Tuesday, February 9, 2010

Mother's Day in my Childhood

When I was a child in the Rio Grande Valley, Weslaco's hispanic community celebrated Mother's Day by wearing a small artificial flower on their lapel--a red one if their mother was alive or a white one if she were dead. These small individual artificial flowers were usually sold at the local 5 and 10 downtown store, but more often than not, they were peddled door to door a few days before Mother's Day in May.
Since making crepe flowers was one of my mother's hobbies, I took the task of making 30 to 50 small crepe paper flowers, mostly in red, but some in white too. I remember they looked like little carnations. My mother contributed the crepe paper and my father the wire.

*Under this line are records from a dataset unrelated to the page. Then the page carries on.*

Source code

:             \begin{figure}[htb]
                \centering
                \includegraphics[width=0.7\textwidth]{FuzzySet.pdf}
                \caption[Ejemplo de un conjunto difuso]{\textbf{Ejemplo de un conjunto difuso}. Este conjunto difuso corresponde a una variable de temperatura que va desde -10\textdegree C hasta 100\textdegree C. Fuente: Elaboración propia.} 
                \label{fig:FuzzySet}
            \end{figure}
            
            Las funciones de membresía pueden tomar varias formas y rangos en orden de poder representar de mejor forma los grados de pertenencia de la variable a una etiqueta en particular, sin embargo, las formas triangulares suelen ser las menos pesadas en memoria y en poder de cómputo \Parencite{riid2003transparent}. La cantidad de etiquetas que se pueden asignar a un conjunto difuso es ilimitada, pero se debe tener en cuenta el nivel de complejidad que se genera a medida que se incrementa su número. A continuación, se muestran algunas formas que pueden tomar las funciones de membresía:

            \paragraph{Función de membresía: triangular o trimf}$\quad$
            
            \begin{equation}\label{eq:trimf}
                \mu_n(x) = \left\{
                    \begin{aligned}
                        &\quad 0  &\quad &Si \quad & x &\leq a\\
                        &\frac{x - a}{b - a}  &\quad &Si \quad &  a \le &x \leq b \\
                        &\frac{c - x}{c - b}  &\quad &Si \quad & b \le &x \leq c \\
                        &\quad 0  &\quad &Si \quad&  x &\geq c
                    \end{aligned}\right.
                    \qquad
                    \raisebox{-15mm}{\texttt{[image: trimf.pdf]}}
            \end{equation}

The wire was usually the copper looking little wires inside a thick wire, usually left over from car repairs. It was very flexible and could be covered with twisted crepe paper, after the little flower was finished.
There were certain steps I took with each flower. Using a piece of wire about 4 or 5 inches, I would tie 2 or 3 small pieces of yellow crepe paper on the tip, twisting the wire to hold the bits of paper in place to be the flower center. Around this center I would wound a strip of crepe paper, usually 18 to 20 inches long and just about 1 1/2 or 2 inches wide, with the edges on one side cut or slit to look like flower petals. I would tie this to form the flower with a small screen window wire. Then I would cover the flower stem, or wire with green crepe paper strip. A piece of fern from my mother's garden would then finish the tiny corsage and I usually added a straight pin for pinning it to the lapel. My aunt Fita would go with me door to door to sell them for 25 cents each, usually late in the afternoon to escape the hot sun of may in the Valley. I then used this money to buy my mother a mother's day present.